_What to produce_:
The records that follow are to be given again exactly.

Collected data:
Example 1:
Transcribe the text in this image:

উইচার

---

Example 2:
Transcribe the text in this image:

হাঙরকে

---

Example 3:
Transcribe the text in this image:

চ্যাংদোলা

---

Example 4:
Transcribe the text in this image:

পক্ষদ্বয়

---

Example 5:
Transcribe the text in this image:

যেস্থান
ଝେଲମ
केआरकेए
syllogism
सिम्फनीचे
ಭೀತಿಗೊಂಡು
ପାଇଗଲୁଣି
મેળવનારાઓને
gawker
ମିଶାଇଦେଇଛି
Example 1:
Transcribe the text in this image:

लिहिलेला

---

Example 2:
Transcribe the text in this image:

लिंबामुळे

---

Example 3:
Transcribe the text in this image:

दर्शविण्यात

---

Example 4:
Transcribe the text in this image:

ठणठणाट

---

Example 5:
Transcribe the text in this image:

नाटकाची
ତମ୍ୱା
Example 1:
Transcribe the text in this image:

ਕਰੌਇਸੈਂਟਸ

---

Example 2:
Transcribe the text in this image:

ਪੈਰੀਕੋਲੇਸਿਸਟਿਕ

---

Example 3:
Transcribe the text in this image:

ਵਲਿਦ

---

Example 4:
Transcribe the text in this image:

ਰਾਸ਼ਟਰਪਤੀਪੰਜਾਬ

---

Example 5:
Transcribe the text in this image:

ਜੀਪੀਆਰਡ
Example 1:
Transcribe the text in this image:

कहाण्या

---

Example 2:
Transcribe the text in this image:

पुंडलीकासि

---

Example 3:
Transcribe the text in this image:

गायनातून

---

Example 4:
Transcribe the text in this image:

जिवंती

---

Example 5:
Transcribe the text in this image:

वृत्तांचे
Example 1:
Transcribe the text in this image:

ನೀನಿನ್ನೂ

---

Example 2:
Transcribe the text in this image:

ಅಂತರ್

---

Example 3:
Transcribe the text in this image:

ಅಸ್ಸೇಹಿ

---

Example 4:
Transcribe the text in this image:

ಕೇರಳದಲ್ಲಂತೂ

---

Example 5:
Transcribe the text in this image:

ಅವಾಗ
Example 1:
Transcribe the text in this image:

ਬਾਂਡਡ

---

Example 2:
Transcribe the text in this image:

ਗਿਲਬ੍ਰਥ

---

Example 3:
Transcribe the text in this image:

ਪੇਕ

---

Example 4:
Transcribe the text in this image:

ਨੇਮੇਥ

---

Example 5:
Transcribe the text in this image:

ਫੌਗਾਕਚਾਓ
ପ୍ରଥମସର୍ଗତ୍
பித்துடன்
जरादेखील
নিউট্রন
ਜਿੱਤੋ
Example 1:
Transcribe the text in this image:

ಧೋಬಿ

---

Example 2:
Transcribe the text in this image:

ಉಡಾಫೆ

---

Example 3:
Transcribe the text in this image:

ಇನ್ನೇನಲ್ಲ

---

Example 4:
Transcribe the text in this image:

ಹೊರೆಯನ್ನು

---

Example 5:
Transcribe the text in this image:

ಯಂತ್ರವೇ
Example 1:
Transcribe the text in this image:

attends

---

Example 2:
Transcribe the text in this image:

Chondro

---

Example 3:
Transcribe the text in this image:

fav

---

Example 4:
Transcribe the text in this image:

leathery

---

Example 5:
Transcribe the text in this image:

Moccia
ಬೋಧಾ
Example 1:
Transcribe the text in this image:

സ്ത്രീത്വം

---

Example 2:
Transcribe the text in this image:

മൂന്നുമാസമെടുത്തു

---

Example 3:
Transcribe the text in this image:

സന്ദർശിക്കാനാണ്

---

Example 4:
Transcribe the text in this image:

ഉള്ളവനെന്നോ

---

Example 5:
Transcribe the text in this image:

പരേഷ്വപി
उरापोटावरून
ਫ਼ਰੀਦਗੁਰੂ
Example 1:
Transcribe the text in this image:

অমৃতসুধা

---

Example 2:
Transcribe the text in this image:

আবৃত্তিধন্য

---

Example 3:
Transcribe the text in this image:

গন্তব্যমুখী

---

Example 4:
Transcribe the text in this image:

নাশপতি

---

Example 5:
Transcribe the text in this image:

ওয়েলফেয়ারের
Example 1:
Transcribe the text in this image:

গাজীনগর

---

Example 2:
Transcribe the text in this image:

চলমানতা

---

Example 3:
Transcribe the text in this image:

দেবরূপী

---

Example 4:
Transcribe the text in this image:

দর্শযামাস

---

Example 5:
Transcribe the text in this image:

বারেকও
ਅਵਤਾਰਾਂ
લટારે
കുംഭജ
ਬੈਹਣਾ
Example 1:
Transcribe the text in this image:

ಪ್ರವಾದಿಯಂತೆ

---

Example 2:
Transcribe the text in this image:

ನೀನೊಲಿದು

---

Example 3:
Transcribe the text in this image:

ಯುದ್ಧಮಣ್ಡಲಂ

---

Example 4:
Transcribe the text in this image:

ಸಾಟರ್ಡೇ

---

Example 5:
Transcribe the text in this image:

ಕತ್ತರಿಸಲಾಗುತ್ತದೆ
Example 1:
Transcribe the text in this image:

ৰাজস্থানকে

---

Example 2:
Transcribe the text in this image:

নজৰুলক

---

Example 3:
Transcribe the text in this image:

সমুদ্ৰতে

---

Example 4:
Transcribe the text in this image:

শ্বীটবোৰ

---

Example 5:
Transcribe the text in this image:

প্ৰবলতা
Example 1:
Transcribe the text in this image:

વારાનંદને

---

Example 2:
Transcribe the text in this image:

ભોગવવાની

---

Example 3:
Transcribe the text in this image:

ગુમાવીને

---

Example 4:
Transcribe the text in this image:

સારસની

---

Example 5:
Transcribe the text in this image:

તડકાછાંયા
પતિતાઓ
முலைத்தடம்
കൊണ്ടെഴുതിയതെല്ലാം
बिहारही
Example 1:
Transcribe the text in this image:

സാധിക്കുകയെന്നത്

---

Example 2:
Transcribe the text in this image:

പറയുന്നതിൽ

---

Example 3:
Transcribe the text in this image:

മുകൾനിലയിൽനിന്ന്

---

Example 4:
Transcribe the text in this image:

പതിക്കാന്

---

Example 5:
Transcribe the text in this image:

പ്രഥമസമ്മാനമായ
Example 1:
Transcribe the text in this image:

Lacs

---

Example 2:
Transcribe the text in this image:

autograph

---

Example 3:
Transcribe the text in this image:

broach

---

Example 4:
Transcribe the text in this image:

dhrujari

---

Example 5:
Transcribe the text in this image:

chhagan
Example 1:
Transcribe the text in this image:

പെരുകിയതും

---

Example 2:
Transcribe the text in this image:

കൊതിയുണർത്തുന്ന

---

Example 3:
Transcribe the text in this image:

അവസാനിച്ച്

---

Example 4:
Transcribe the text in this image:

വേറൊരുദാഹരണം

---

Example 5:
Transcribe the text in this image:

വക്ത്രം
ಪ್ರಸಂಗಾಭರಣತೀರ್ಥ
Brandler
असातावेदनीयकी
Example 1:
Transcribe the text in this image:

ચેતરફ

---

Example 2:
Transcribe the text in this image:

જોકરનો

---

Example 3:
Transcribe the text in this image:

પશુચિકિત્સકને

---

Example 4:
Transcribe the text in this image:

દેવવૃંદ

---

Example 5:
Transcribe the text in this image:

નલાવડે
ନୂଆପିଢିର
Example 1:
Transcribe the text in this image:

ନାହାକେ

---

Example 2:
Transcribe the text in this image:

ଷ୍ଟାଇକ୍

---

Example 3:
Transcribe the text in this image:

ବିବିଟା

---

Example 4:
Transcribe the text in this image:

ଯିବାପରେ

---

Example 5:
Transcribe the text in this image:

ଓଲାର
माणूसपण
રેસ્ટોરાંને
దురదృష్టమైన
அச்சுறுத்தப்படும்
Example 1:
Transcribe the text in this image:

_Response to this task_:
Example 1:
Transcribe the text in this image:

উইচার

---

Example 2:
Transcribe the text in this image:

হাঙরকে

---

Example 3:
Transcribe the text in this image:

চ্যাংদোলা

---

Example 4:
Transcribe the text in this image:

পক্ষদ্বয়

---

Example 5:
Transcribe the text in this image:

যেস্থান
ଝେଲମ
केआरकेए
syllogism
सिम्फनीचे
ಭೀತಿಗೊಂಡು
ପାଇଗଲୁଣି
મેળવનારાઓને
gawker
ମିଶାଇଦେଇଛି
Example 1:
Transcribe the text in this image:

लिहिलेला

---

Example 2:
Transcribe the text in this image:

लिंबामुळे

---

Example 3:
Transcribe the text in this image:

दर्शविण्यात

---

Example 4:
Transcribe the text in this image:

ठणठणाट

---

Example 5:
Transcribe the text in this image:

नाटकाची
ତମ୍ୱା
Example 1:
Transcribe the text in this image:

ਕਰੌਇਸੈਂਟਸ

---

Example 2:
Transcribe the text in this image:

ਪੈਰੀਕੋਲੇਸਿਸਟਿਕ

---

Example 3:
Transcribe the text in this image:

ਵਲਿਦ

---

Example 4:
Transcribe the text in this image:

ਰਾਸ਼ਟਰਪਤੀਪੰਜਾਬ

---

Example 5:
Transcribe the text in this image:

ਜੀਪੀਆਰਡ
Example 1:
Transcribe the text in this image:

कहाण्या

---

Example 2:
Transcribe the text in this image:

पुंडलीकासि

---

Example 3:
Transcribe the text in this image:

गायनातून

---

Example 4:
Transcribe the text in this image:

जिवंती

---

Example 5:
Transcribe the text in this image:

वृत्तांचे
Example 1:
Transcribe the text in this image:

ನೀನಿನ್ನೂ

---

Example 2:
Transcribe the text in this image:

ಅಂತರ್

---

Example 3:
Transcribe the text in this image:

ಅಸ್ಸೇಹಿ

---

Example 4:
Transcribe the text in this image:

ಕೇರಳದಲ್ಲಂತೂ

---

Example 5:
Transcribe the text in this image:

ಅವಾಗ
Example 1:
Transcribe the text in this image:

ਬਾਂਡਡ

---

Example 2:
Transcribe the text in this image:

ਗਿਲਬ੍ਰਥ

---

Example 3:
Transcribe the text in this image:

ਪੇਕ

---

Example 4:
Transcribe the text in this image:

ਨੇਮੇਥ

---

Example 5:
Transcribe the text in this image:

ਫੌਗਾਕਚਾਓ
ପ୍ରଥମସର୍ଗତ୍
பித்துடன்
जरादेखील
নিউট্রন
ਜਿੱਤੋ
Example 1:
Transcribe the text in this image:

ಧೋಬಿ

---

Example 2:
Transcribe the text in this image:

ಉಡಾಫೆ

---

Example 3:
Transcribe the text in this image:

ಇನ್ನೇನಲ್ಲ

---

Example 4:
Transcribe the text in this image:

ಹೊರೆಯನ್ನು

---

Example 5:
Transcribe the text in this image:

ಯಂತ್ರವೇ
Example 1:
Transcribe the text in this image:

attends

---

Example 2:
Transcribe the text in this image:

Chondro

---

Example 3:
Transcribe the text in this image:

fav

---

Example 4:
Transcribe the text in this image:

leathery

---

Example 5:
Transcribe the text in this image:

Moccia
ಬೋಧಾ
Example 1:
Transcribe the text in this image:

സ്ത്രീത്വം

---

Example 2:
Transcribe the text in this image:

മൂന്നുമാസമെടുത്തു

---

Example 3:
Transcribe the text in this image:

സന്ദർശിക്കാനാണ്

---

Example 4:
Transcribe the text in this image:

ഉള്ളവനെന്നോ

---

Example 5:
Transcribe the text in this image:

പരേഷ്വപി
उरापोटावरून
ਫ਼ਰੀਦਗੁਰੂ
Example 1:
Transcribe the text in this image:

অমৃতসুধা

---

Example 2:
Transcribe the text in this image:

আবৃত্তিধন্য

---

Example 3:
Transcribe the text in this image:

গন্তব্যমুখী

---

Example 4:
Transcribe the text in this image:

নাশপতি

---

Example 5:
Transcribe the text in this image:

ওয়েলফেয়ারের
Example 1:
Transcribe the text in this image:

গাজীনগর

---

Example 2:
Transcribe the text in this image:

চলমানতা

---

Example 3:
Transcribe the text in this image:

দেবরূপী

---

Example 4:
Transcribe the text in this image:

দর্শযামাস

---

Example 5:
Transcribe the text in this image:

বারেকও
ਅਵਤਾਰਾਂ
લટારે
കുംഭജ
ਬੈਹਣਾ
Example 1:
Transcribe the text in this image:

ಪ್ರವಾದಿಯಂತೆ

---

Example 2:
Transcribe the text in this image:

ನೀನೊಲಿದು

---

Example 3:
Transcribe the text in this image:

ಯುದ್ಧಮಣ್ಡಲಂ

---

Example 4:
Transcribe the text in this image:

ಸಾಟರ್ಡೇ

---

Example 5:
Transcribe the text in this image:

ಕತ್ತರಿಸಲಾಗುತ್ತದೆ
Example 1:
Transcribe the text in this image:

ৰাজস্থানকে

---

Example 2:
Transcribe the text in this image:

নজৰুলক

---

Example 3:
Transcribe the text in this image:

সমুদ্ৰতে

---

Example 4:
Transcribe the text in this image:

শ্বীটবোৰ

---

Example 5:
Transcribe the text in this image:

প্ৰবলতা
Example 1:
Transcribe the text in this image:

વારાનંદને

---

Example 2:
Transcribe the text in this image:

ભોગવવાની

---

Example 3:
Transcribe the text in this image:

ગુમાવીને

---

Example 4:
Transcribe the text in this image:

સારસની

---

Example 5:
Transcribe the text in this image:

તડકાછાંયા
પતિતાઓ
முலைத்தடம்
കൊണ്ടെഴുതിയതെല്ലാം
बिहारही
Example 1:
Transcribe the text in this image:

സാധിക്കുകയെന്നത്

---

Example 2:
Transcribe the text in this image:

പറയുന്നതിൽ

---

Example 3:
Transcribe the text in this image:

മുകൾനിലയിൽനിന്ന്

---

Example 4:
Transcribe the text in this image:

പതിക്കാന്

---

Example 5:
Transcribe the text in this image:

പ്രഥമസമ്മാനമായ
Example 1:
Transcribe the text in this image:

Lacs

---

Example 2:
Transcribe the text in this image:

autograph

---

Example 3:
Transcribe the text in this image:

broach

---

Example 4:
Transcribe the text in this image:

dhrujari

---

Example 5:
Transcribe the text in this image:

chhagan
Example 1:
Transcribe the text in this image:

പെരുകിയതും

---

Example 2:
Transcribe the text in this image:

കൊതിയുണർത്തുന്ന

---

Example 3:
Transcribe the text in this image:

അവസാനിച്ച്

---

Example 4:
Transcribe the text in this image:

വേറൊരുദാഹരണം

---

Example 5:
Transcribe the text in this image:

വക്ത്രം
ಪ್ರಸಂಗಾಭರಣತೀರ್ಥ
Brandler
असातावेदनीयकी
Example 1:
Transcribe the text in this image:

ચેતરફ

---

Example 2:
Transcribe the text in this image:

જોકરનો

---

Example 3:
Transcribe the text in this image:

પશુચિકિત્સકને

---

Example 4:
Transcribe the text in this image:

દેવવૃંદ

---

Example 5:
Transcribe the text in this image:

નલાવડે
ନୂଆପିଢିର
Example 1:
Transcribe the text in this image:

ନାହାକେ

---

Example 2:
Transcribe the text in this image:

ଷ୍ଟାଇକ୍

---

Example 3:
Transcribe the text in this image:

ବିବିଟା

---

Example 4:
Transcribe the text in this image:

ଯିବାପରେ

---

Example 5:
Transcribe the text in this image:

ଓଲାର
माणूसपण
રેસ્ટોરાંને
దురదృష్టమైన
அச்சுறுத்தப்படும்
Example 1:
Transcribe the text in this image:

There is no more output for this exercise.